The bold, intuitive, spontaneous dialogue between industrial canvases and household linens, suddenly metamorphosed by their verticality and the painter's intervention, marks a further step in the artist's reflection on the status of the artwork. Is it possible to move away from the conventional framework of a picture while creating a work of art that is, resolutely, a painting? How to bring out the expressive power from such heterogeneous, worn-out materials, already replete with motifs and patterns? Fresher and more creative than ever, these new works bear witness to the complex explorations of an artist who, at nearly 85 years of age, has never ceased to question the physical experience of art, its relationship to space and the formal limits of the picture.

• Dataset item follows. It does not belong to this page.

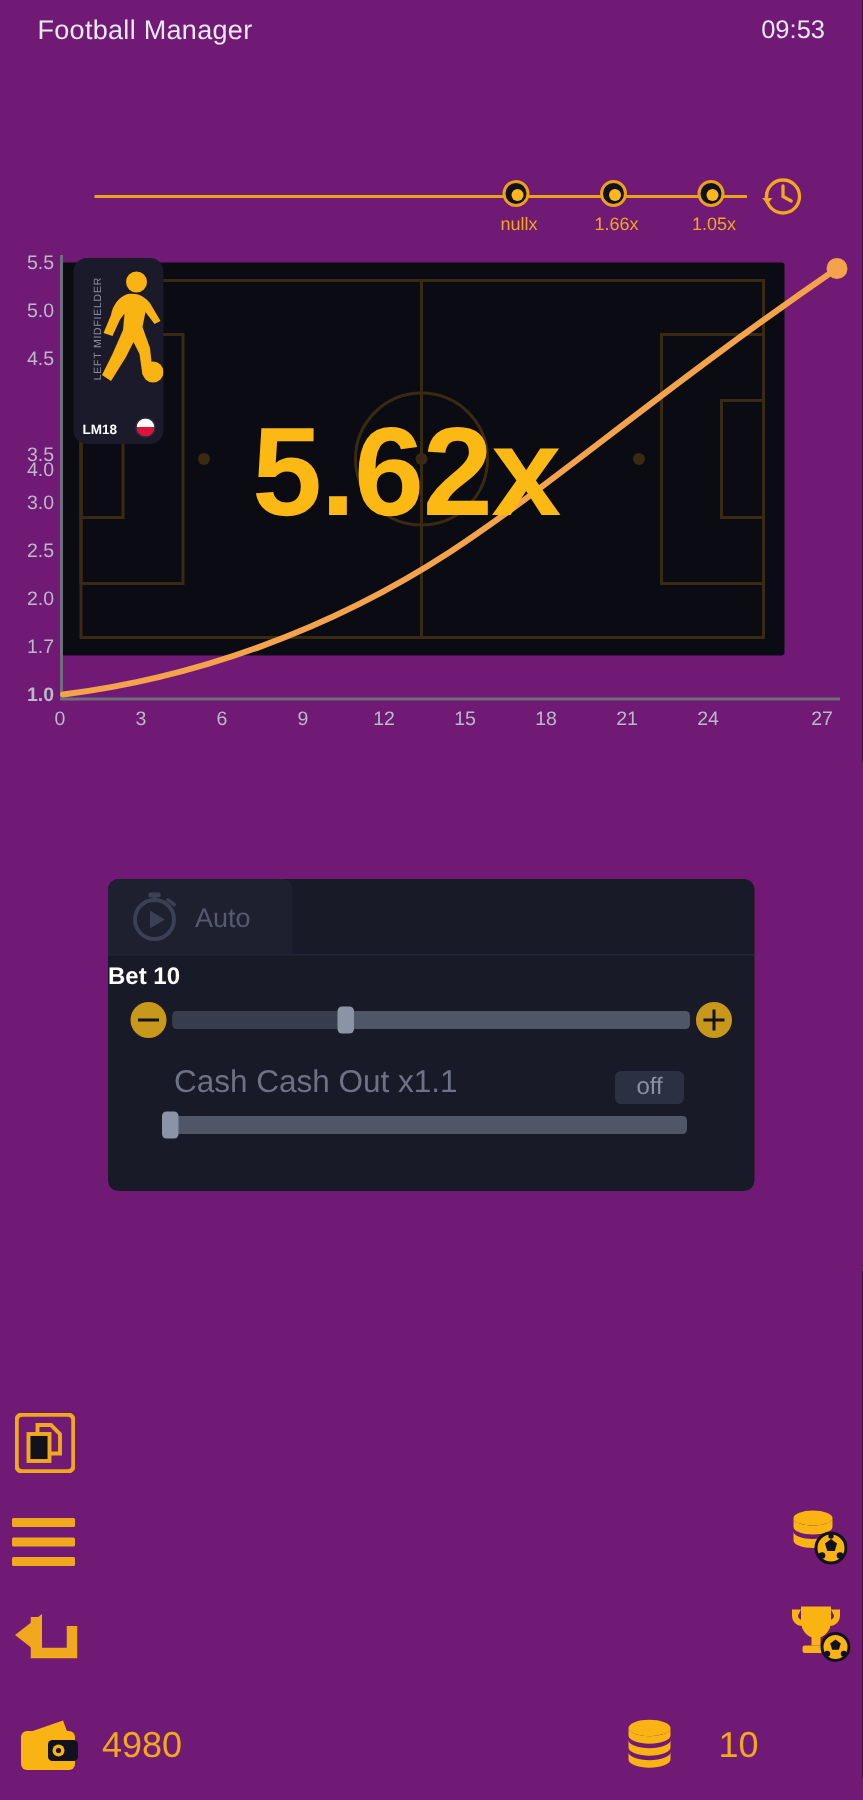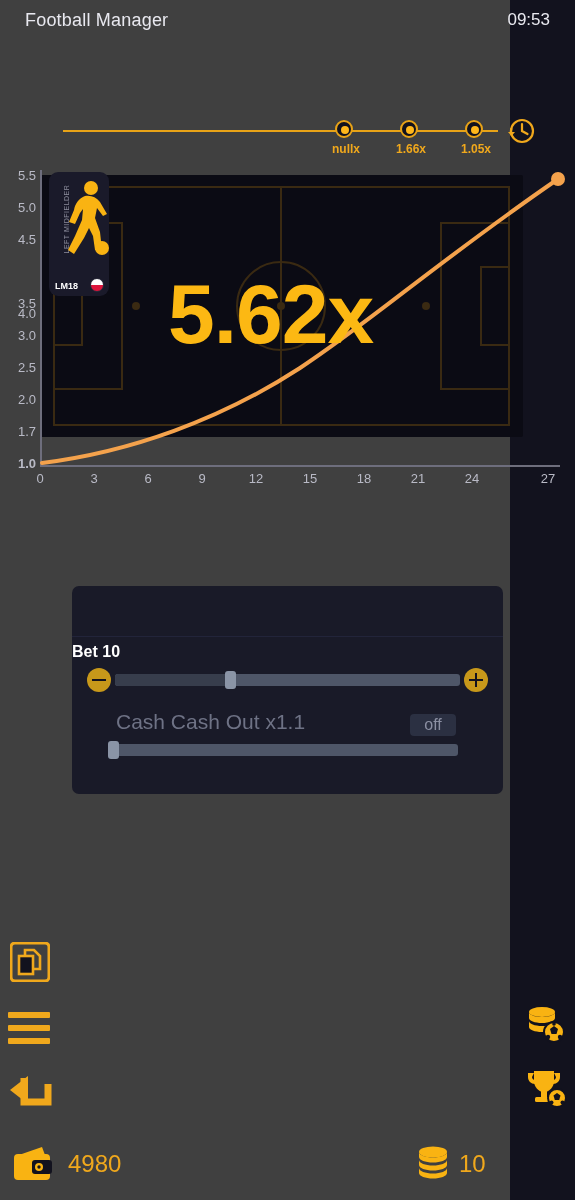"Football Manager" #app { background: #404040 -> #701a75; width: 510px -> 575px }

Claude Viallat was born in 1936 in Nimes, France, where he continues to live and work. The Supports/Surfaces group, to which his name remains closely associated, called for art to renew itself through a deconstruction of traditional materials. His work features in a great many museum collections, such as at the Musée dArt Moderne de Paris, Musée national dart moderne - Centre Pompidou (Paris), and MoMA (New York). It has also been the subject of numerous solo exhibitions, including at the Venet Foundation in the French village of Le Muy (2019), Musée Fabre in Montpellier (2014), Ludwig Museum in Germany (2014), Museo Universitario del Chopo in Mexico (2004), MuBe in Brazil (2001), Kunsthalle Düsseldorf in Germany (1983) and Musée national dart moderne - Centre Pompidou in Paris (1982). In 1988, he represented France at the 43rd Venice Biennale in Italy. In 2018, a large installation from 1982 was exhibited at Art Basel, in the Unlimited sector. Sutures et Varia is the artist's 10th exhibition at the gallery, a new chapter in a collaboration with Daniel Templon stretching back to the 1970s.